Governance at execution time vs. catalog time

The catalog-execution gap

A data catalog says this dataset contains PII. A column is tagged as "confidential." An ownership record identifies the data steward responsible for access decisions. A classification policy requires audit logging for every query against sensitive tables. These are governance policies, and in most enterprises they exist only in the catalog.

The query engine that actually executes SQL against the data has no knowledge of these policies. It receives a query, checks database-level permissions, and returns results. Whether the query came from a junior analyst, a production pipeline, or an AI agent makes no difference to the query engine. The governance policies in the catalog and the access controls at the execution layer are disconnected systems maintained by different teams.

This disconnection has always been a problem. AI agents make it a crisis. An agent can discover in the catalog that a dataset is classified as PII, then query it through a separate, ungoverned SQL connection. The catalog told the agent the data is sensitive. Nothing prevented the agent from accessing it.

The gap

Catalog

Knows the policies

• PII classification tags
• Ownership + stewards
• Access requirements
• Audit requirements

The gap

no shared enforcement

Query engine

Executes queries

• DB-level permissions only
• No catalog awareness
• No classification check
• No audit correlation

The catalog knows the policy. The query engine does not check the catalog before executing. Agents take the efficient path, which means straight through the gap.

How agents exploit governance gaps

AI agents are optimization engines. Given a goal and a set of available tools, they will find the most efficient path to results. If the most efficient path bypasses governance controls, the agent will take it. Nothing about that is malicious. Give an agent tools with inconsistent access controls and this is the predictable result.

A typical multi-tool agent deployment includes an MCP server for the data catalog, a separate MCP server for the query engine, and possibly a third for object storage. The catalog MCP server enforces its own access controls. The query engine MCP server enforces different access controls. The agent can read metadata about datasets it cannot query, and it can query datasets it cannot see metadata for. The governance model has gaps at every seam between tools.

Session-level consistency is another gap. An agent may check permissions at the start of a session but not on subsequent queries. It may verify that the user has access to a catalog entity but not verify that the same user has access to the underlying data through the query engine. These inconsistencies create windows where governance policies are not enforced.

AI agents are optimization engines. If the most efficient path bypasses governance controls, the agent will take it. This is not malicious. It is the predictable result of inconsistent access controls.
Why agents force the question

The fail-closed model

A fail-closed security model denies access when the system cannot determine whether access should be allowed. Missing credentials, expired tokens, unrecognized roles, and configuration errors all result in denial, never bypass. This is the opposite of the fail-open models common in development tools, where missing configuration defaults to full access.

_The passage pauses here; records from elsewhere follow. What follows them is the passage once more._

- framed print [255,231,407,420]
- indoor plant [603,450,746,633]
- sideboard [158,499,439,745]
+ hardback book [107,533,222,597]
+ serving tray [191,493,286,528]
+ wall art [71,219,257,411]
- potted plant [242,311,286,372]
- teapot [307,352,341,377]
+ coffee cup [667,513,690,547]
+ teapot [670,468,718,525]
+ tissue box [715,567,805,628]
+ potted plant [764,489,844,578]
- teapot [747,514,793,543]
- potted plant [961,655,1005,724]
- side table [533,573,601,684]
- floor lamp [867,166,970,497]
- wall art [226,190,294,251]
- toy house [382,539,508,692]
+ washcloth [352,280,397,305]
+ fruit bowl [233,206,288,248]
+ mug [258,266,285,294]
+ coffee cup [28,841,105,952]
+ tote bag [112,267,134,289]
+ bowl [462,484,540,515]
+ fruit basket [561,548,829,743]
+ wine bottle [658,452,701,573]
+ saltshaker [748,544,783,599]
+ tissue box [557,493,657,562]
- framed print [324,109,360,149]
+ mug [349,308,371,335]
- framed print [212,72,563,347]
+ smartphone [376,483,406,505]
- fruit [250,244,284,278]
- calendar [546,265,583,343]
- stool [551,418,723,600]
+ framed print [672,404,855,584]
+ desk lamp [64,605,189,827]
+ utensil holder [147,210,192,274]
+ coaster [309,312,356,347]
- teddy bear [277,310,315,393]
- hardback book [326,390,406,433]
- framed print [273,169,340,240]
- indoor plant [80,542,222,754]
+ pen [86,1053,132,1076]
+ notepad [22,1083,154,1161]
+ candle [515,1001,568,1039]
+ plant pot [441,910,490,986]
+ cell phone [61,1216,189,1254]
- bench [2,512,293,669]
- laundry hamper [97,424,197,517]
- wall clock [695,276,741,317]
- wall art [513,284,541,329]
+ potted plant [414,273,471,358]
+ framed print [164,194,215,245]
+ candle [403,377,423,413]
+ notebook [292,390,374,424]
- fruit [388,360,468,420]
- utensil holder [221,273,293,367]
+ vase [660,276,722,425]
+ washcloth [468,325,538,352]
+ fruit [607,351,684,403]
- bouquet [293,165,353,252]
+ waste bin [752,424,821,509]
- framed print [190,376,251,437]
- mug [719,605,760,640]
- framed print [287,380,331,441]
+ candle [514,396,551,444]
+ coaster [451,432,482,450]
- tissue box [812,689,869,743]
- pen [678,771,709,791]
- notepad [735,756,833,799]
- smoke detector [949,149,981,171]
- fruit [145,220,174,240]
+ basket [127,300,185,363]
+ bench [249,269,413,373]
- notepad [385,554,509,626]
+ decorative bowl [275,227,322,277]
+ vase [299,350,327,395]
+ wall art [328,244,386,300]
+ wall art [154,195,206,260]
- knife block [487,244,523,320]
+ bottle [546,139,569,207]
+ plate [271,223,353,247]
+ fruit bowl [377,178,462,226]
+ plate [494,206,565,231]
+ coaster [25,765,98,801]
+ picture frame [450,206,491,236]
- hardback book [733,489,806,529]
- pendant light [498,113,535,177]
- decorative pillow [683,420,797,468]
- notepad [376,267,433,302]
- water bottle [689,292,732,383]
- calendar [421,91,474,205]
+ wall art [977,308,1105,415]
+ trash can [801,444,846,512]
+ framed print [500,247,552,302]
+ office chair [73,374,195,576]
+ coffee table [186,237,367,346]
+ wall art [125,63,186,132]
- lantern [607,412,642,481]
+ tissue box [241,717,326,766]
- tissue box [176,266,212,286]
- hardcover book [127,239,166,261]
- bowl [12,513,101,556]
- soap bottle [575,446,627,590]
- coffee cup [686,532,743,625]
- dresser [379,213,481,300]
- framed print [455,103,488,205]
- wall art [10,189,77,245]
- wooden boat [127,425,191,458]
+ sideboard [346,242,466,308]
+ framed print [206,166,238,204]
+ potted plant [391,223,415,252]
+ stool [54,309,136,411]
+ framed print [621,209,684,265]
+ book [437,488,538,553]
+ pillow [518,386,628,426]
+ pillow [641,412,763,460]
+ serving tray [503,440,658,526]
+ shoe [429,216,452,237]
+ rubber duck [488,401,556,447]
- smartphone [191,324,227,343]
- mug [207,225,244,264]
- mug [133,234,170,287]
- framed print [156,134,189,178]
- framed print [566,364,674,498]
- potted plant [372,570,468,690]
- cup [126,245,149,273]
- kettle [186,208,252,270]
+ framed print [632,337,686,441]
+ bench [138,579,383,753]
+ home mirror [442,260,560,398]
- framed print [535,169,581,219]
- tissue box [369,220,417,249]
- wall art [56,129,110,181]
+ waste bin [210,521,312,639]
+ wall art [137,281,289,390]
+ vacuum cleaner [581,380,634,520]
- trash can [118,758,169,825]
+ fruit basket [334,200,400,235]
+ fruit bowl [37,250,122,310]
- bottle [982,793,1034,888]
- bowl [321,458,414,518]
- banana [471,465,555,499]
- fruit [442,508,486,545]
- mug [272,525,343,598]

Fail-closed is the only viable security posture for AI agents accessing enterprise data. An agent that receives full access by default when authentication fails is an agent that will eventually access data it should not. The probability approaches certainty as the number of agents, sessions, and configuration changes increases.

The fail-closed model extends to authorization. No persona assigned means zero tool access. The default state for a new user is no access. Access must be explicitly granted through persona configuration that maps identity provider roles to tool allow patterns. This closed-by-default posture ensures that misconfiguration results in denied access, not unauthorized access.

The only viable posture

Typical dev default

Fail-open

Missing credentials default to full access
New users start with broad permissions
Config errors degrade to permissive behavior
Probability of breach approaches certainty at scale

Plexara default

Fail-closed

Missing credentials produce denial
New users start with zero tool access
No persona assigned means no capability
Misconfiguration results in denied access, never unauthorized access

Fail-open defaults are catastrophic with agents at scale. Misconfiguration must result in denial, never bypass.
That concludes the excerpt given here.